> **Task objective**: Among the records below, find each line that includes the string "pixels" and copy it.

---------- Data for this exercise

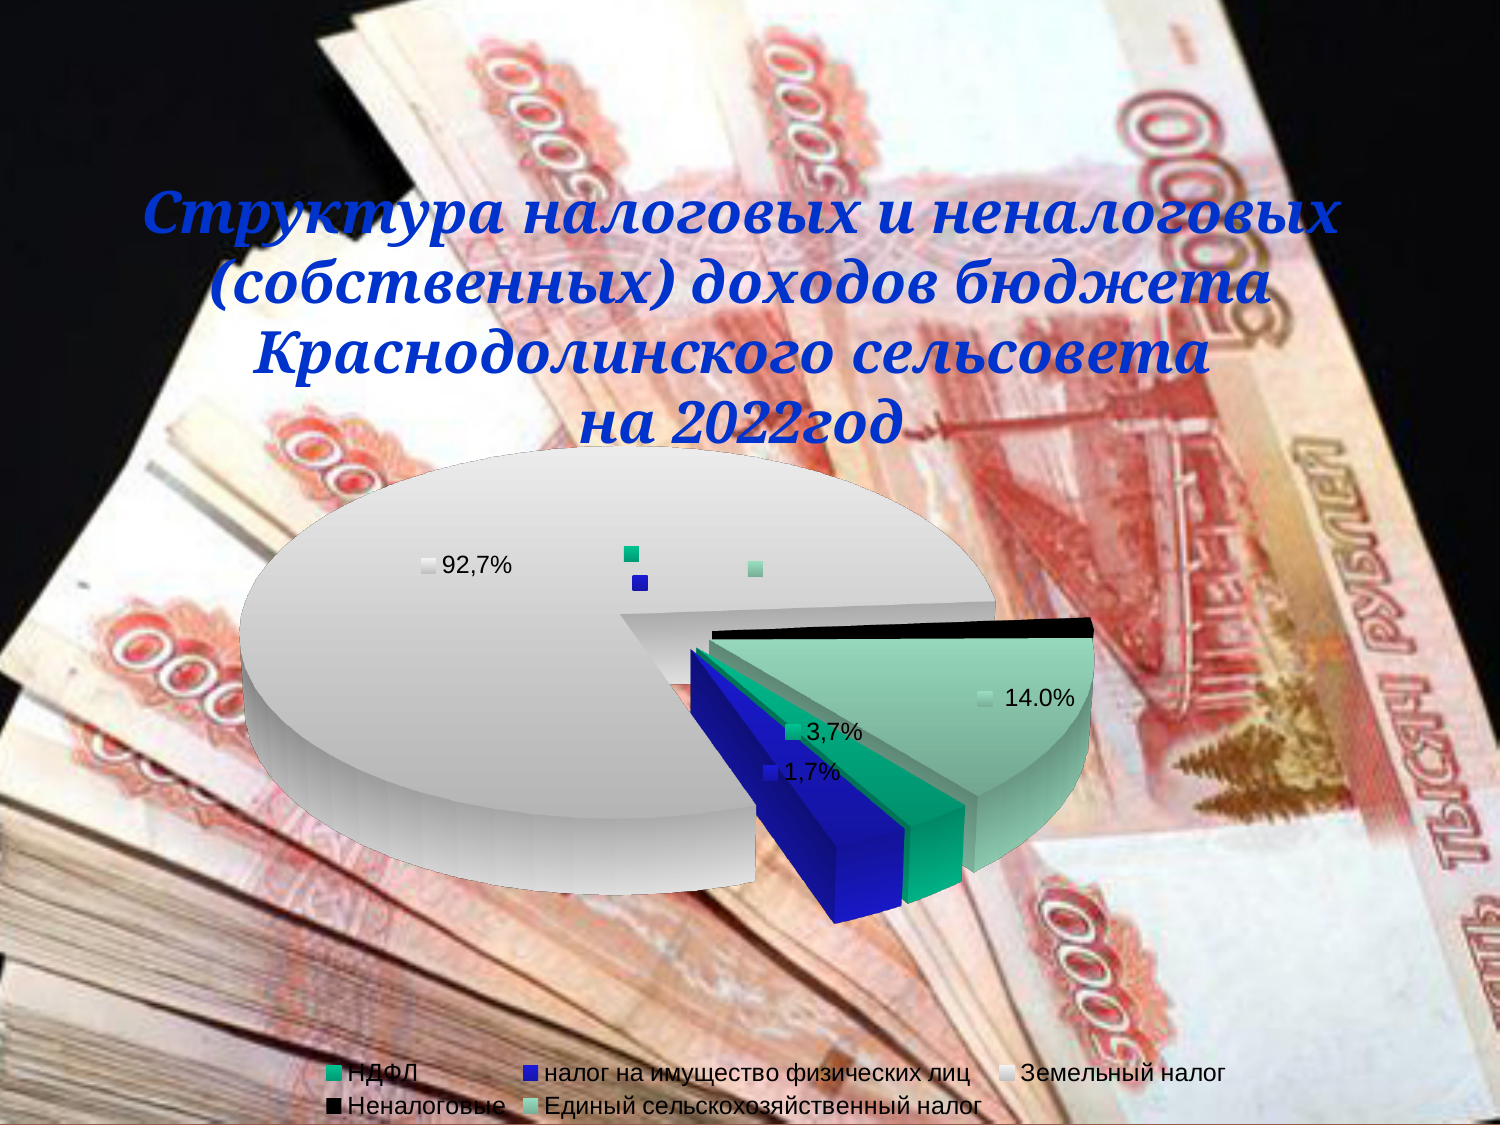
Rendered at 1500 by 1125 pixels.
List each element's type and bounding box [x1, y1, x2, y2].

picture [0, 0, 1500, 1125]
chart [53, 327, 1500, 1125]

--------------------
---------- Data for this exercise

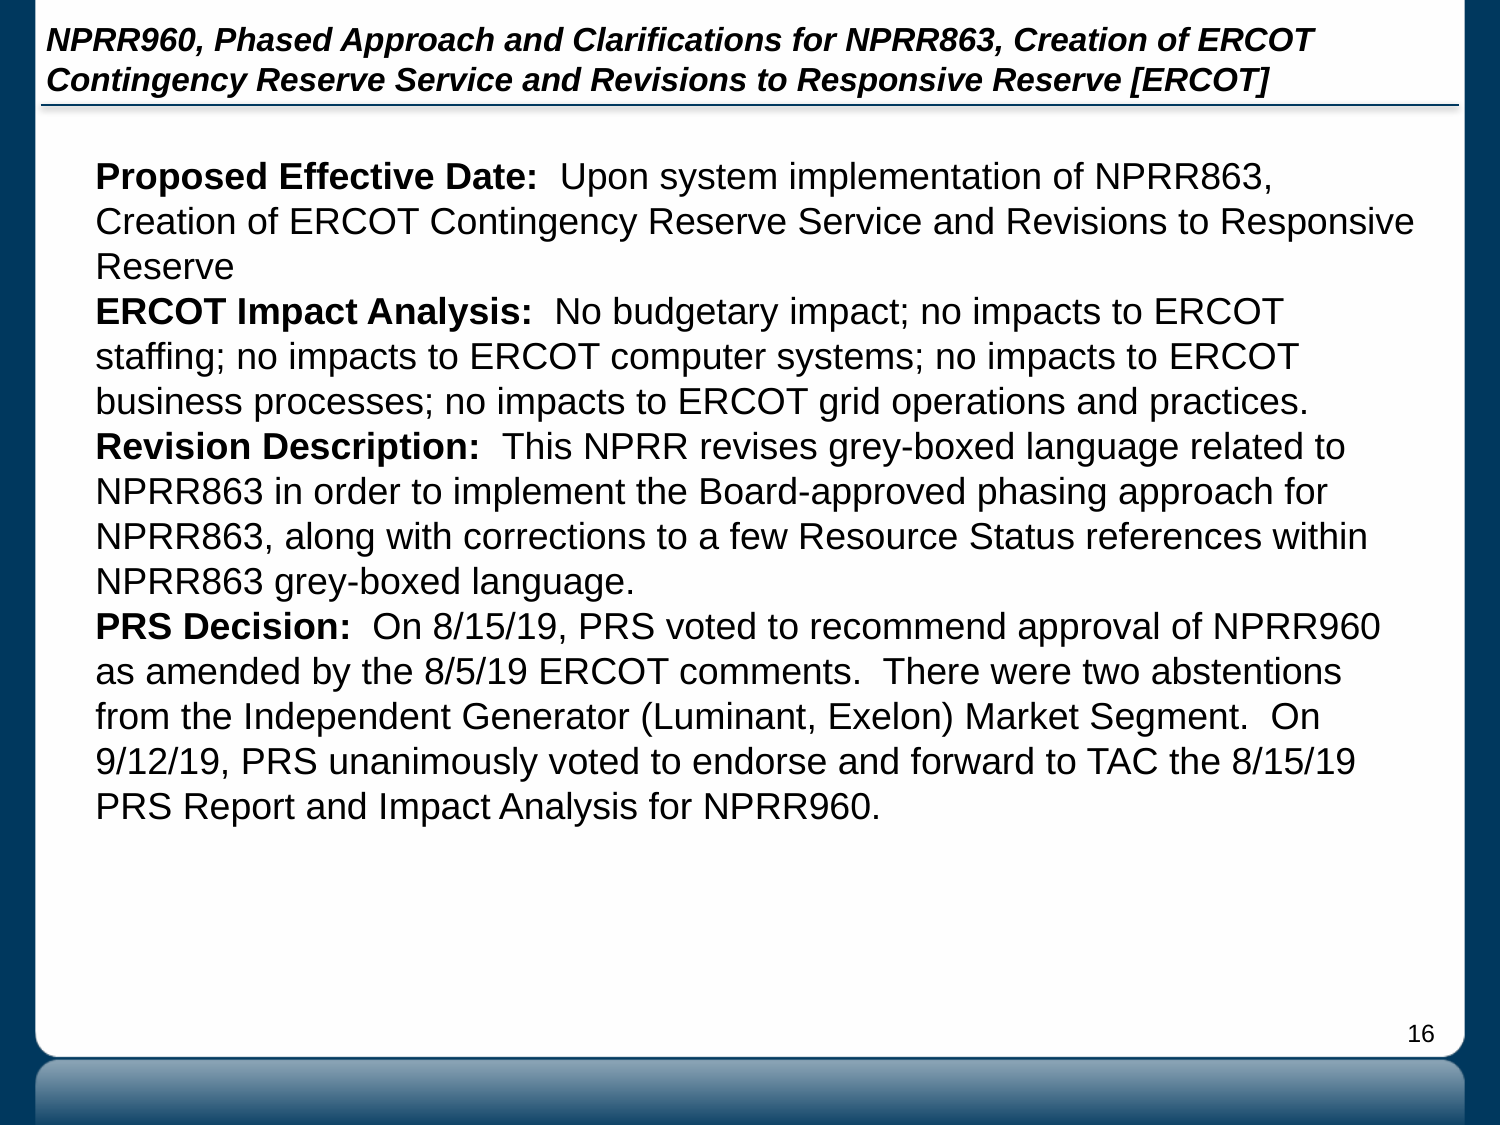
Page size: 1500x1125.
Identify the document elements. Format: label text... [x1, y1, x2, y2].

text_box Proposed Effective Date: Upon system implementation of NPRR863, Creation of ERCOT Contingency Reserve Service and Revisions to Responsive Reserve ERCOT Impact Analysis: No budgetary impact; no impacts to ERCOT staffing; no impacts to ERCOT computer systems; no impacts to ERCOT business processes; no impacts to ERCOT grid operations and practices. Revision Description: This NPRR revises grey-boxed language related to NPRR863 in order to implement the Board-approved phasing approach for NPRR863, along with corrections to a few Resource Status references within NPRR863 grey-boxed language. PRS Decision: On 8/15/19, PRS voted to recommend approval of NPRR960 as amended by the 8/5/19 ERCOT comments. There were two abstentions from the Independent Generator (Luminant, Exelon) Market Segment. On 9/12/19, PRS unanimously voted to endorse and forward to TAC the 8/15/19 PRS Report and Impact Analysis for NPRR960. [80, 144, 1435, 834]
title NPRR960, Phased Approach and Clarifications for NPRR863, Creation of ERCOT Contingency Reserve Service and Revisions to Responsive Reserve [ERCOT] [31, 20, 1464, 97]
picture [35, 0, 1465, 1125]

--------------------
---------- Data for this exercise

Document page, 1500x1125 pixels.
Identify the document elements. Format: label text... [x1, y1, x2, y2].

--------------------

> **Solution to the problem**:
Rendered at 1500 by 1125 pixels.
Document page, 1500x1125 pixels.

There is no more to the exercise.